When life is hard and I am sad, there is a temptation for me to disappear inside my head. I see a lot of things in there and my imagination works really well when I focus in on a particular scene. It would be so much easier to invest in that reality, the one I create for myself, and it's worked well for me as an escape many times before. Like in high school when I was feeling lonely as the new kid in town, I would dream away Math class by envisioning some dramatic scene: the day I finally talk back to my insulting teacher and walk right out of the classroom, down the hallway and out the door, never looking back. Or on some Friday night when all my friends had dates and I was home alone. The hours until bedtime passed much more quickly when I spent them imagining the perfect date for me and whatever boy I had a crush on.

But these days I find it best reign in those fantasies since I am happily married and the people I am angry with are people I hope to be able to forgive some day. And over the years, I've learned to recognize this pattern of life whacking me over the head and me running to hide. Truth is, the hiding doesn't do any good, pain knows how to find me. So I want to pay attention. I want to look in the mirror and feel sad enough for the tears to roll out of my eyes. Not so I can wallow in it, but so I can name the grief for what it is and give it space to work. There is a time to mourn. And when things come to an end, real relief is not found in imaginary scenarios. 

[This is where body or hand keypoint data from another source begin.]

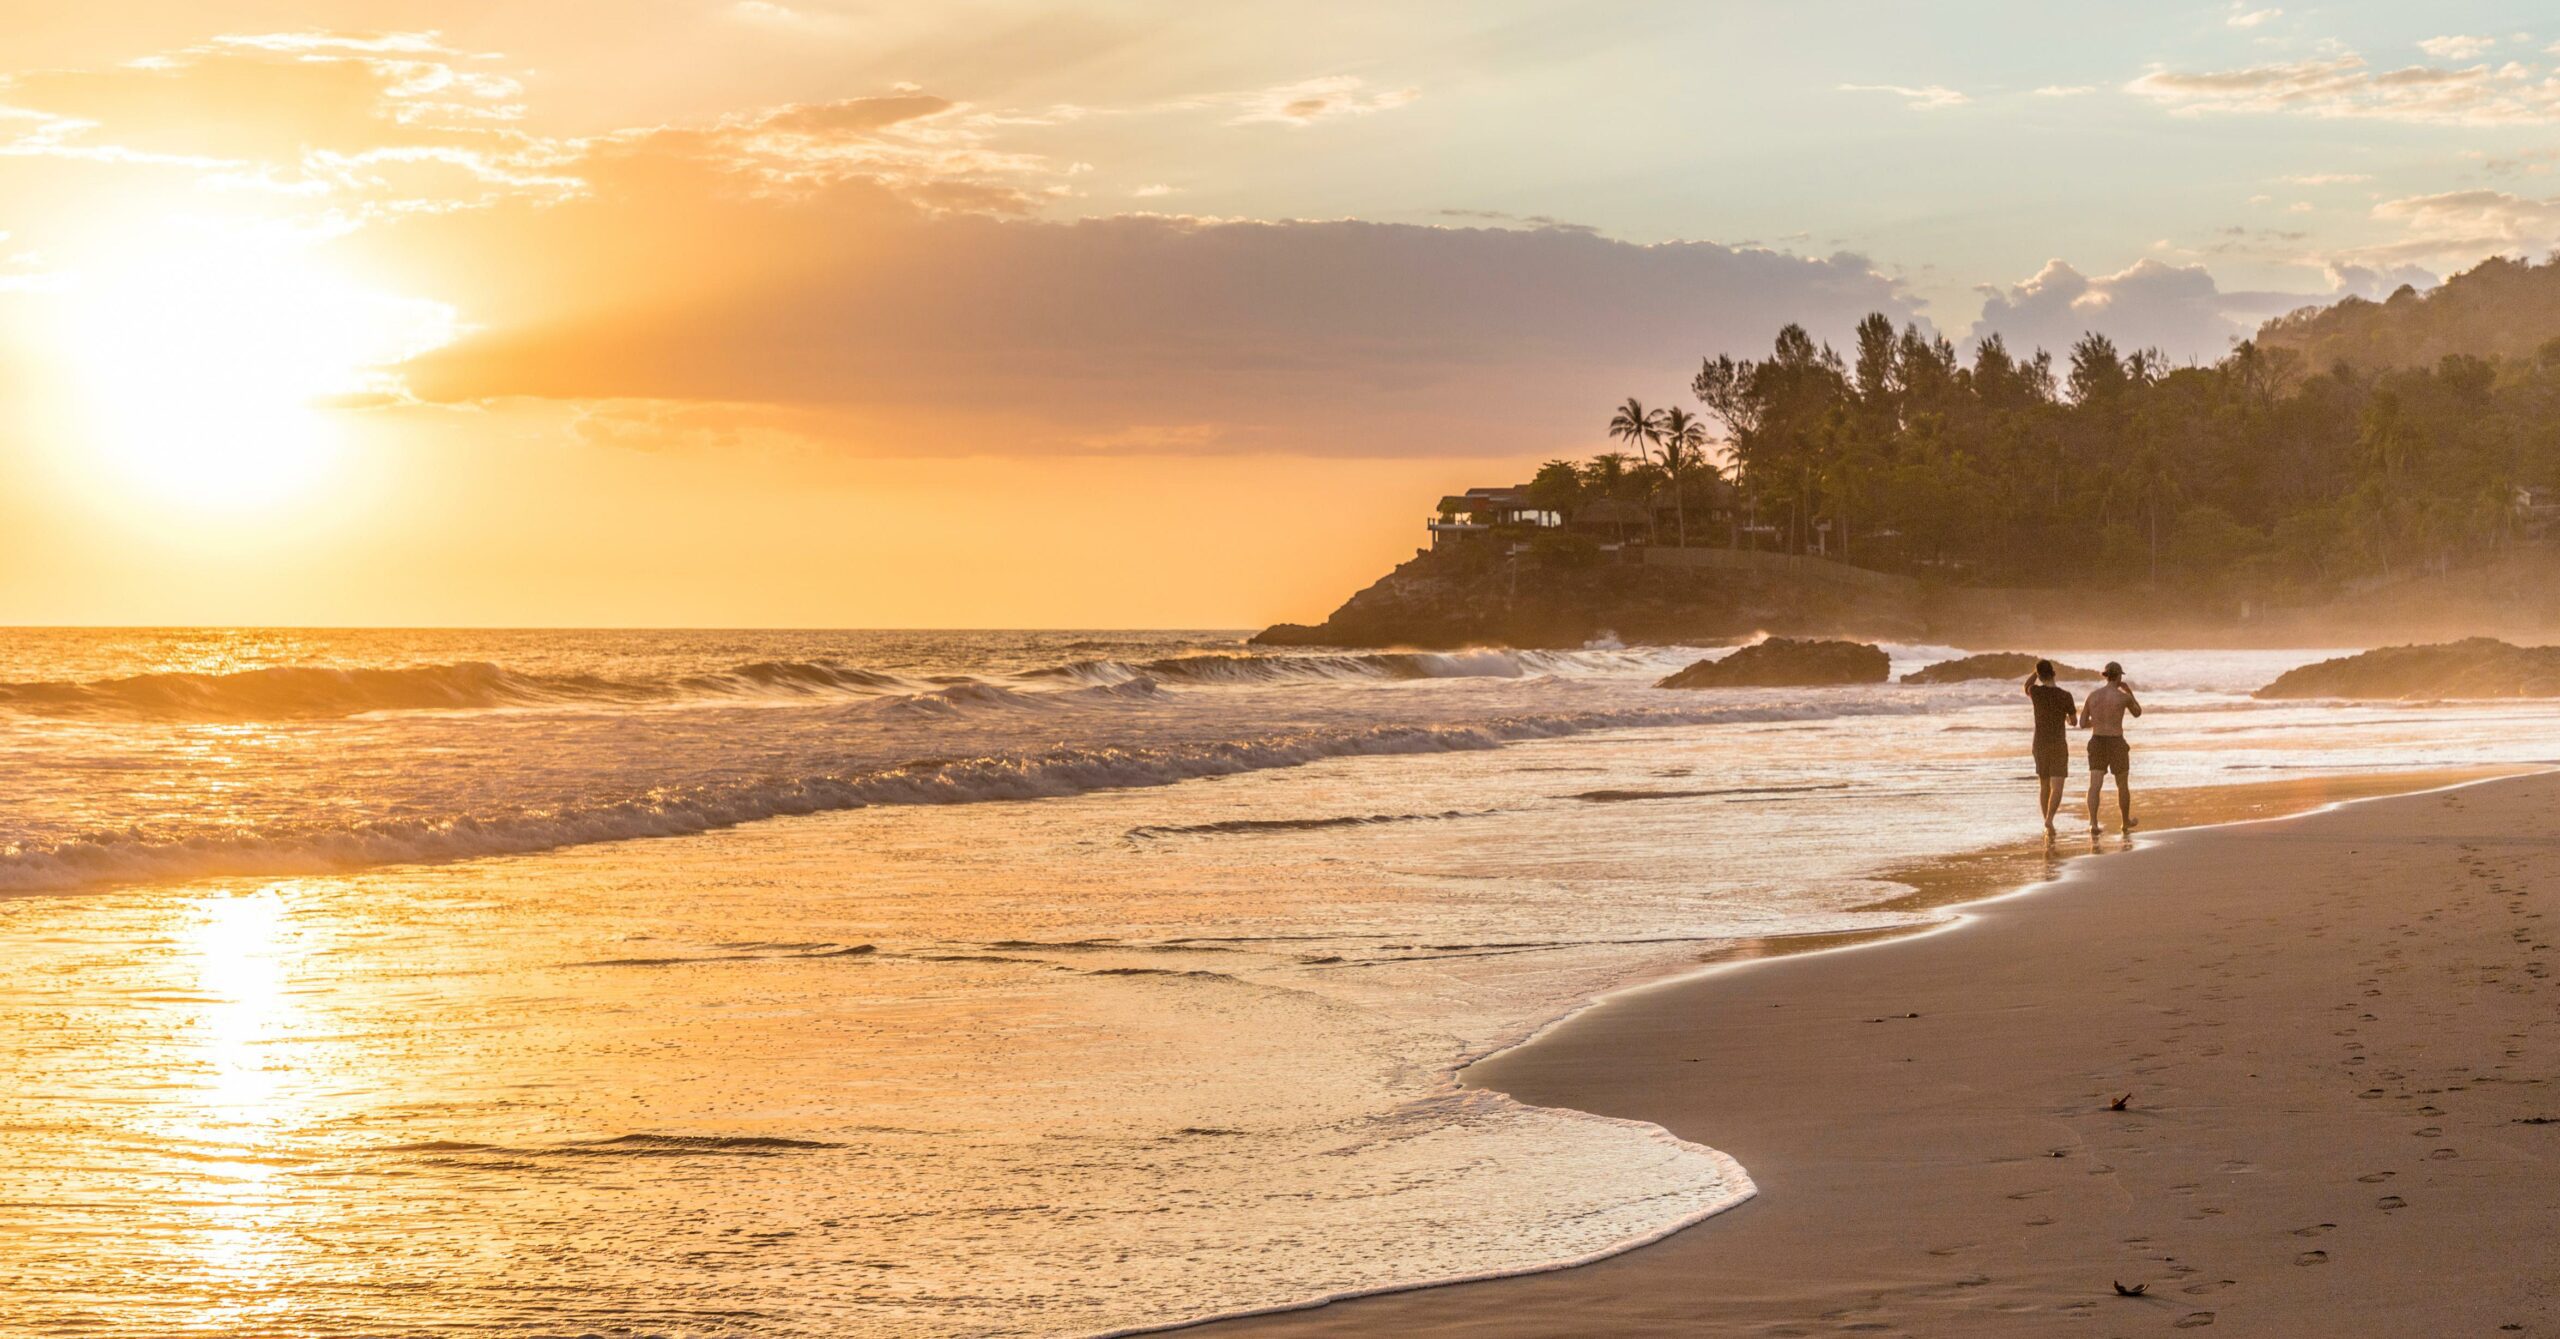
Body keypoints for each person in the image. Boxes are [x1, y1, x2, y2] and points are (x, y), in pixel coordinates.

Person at [2082, 661, 2143, 835]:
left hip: (2097, 741)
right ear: (2118, 676)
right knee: (2122, 785)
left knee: (2095, 785)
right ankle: (2125, 822)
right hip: (2116, 742)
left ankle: (2093, 823)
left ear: (2105, 676)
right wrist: (2129, 692)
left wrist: (2098, 722)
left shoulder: (2092, 695)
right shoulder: (2123, 697)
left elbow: (2082, 723)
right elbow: (2138, 713)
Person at [2023, 660, 2079, 835]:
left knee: (2044, 784)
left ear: (2040, 676)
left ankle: (2046, 821)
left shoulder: (2036, 692)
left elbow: (2027, 685)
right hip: (2058, 743)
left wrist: (2035, 672)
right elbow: (2073, 721)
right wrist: (2067, 719)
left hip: (2039, 743)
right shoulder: (2065, 695)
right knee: (2058, 786)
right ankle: (2050, 819)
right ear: (2054, 674)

There are so many ways to hide and escape. Some, like simply keeping busy, seem pretty manageable, but so many others can slowly morph into addictions. And soon the cure becomes the disease, robbing us of true pleasure during the good times. I don't have this all figured out yet, but I believe what Jack and Joy say about how the pain is part of the happiness.

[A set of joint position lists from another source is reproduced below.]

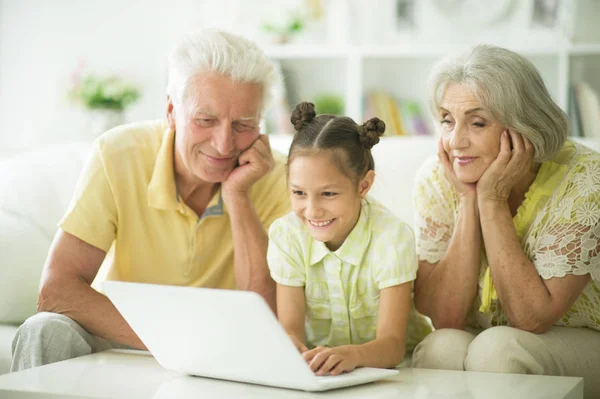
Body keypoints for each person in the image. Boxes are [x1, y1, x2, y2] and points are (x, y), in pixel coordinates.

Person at [11, 30, 291, 371]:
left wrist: (238, 195)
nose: (223, 144)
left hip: (222, 349)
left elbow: (266, 317)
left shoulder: (278, 175)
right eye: (206, 120)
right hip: (122, 333)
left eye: (243, 125)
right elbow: (56, 290)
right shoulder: (117, 154)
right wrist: (174, 341)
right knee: (44, 330)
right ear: (172, 111)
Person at [411, 44, 600, 397]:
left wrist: (492, 199)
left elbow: (531, 318)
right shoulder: (436, 178)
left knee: (499, 350)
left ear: (523, 127)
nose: (455, 141)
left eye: (477, 122)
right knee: (442, 346)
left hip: (585, 339)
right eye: (447, 120)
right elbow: (446, 318)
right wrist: (469, 200)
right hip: (486, 338)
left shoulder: (587, 179)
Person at [267, 102, 432, 376]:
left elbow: (392, 346)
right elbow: (290, 332)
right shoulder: (287, 237)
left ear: (363, 186)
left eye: (328, 194)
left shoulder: (391, 238)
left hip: (398, 374)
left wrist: (351, 355)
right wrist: (293, 351)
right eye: (298, 193)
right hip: (324, 378)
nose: (312, 210)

And the quietness here on the blog can not be helped for now. The details are not mine to share, only the sorrow. I am thankful to work through it a bit in words. And even more thankful to those of you who are reading them now. Your comments are grace.


Anonymous said...

I am so well-acquainted with the mental addictions of pain... thank you for articulating it. May the previous pain show off the healing soon.

Joy said...

I thought I was the only one that did that! We'll work through this one together. Our pastor spoke on Sunday of the story of Lazarus and how God can tarry. He didn't show up before Lazarus died, only after. It wasn't clear why he waited until the end of the story. I know he hears us today and hope he doesn't tarry long.

Phil said...

Janna, I've read this post 3 or 4 times now, and I'm just struck by how much meat there is here. Maybe it's because I know those same Friday nights (I'm having one right now), those calls to addiction, the times when I'm so paralyzed inside my own head that I just lay there, unable to move past the speed bump the wheels of my mind get stuck behind. Why does escape have to feel so dang normal and yet never deliver the payoff we expect it to?

Please keep writing...you're good at it.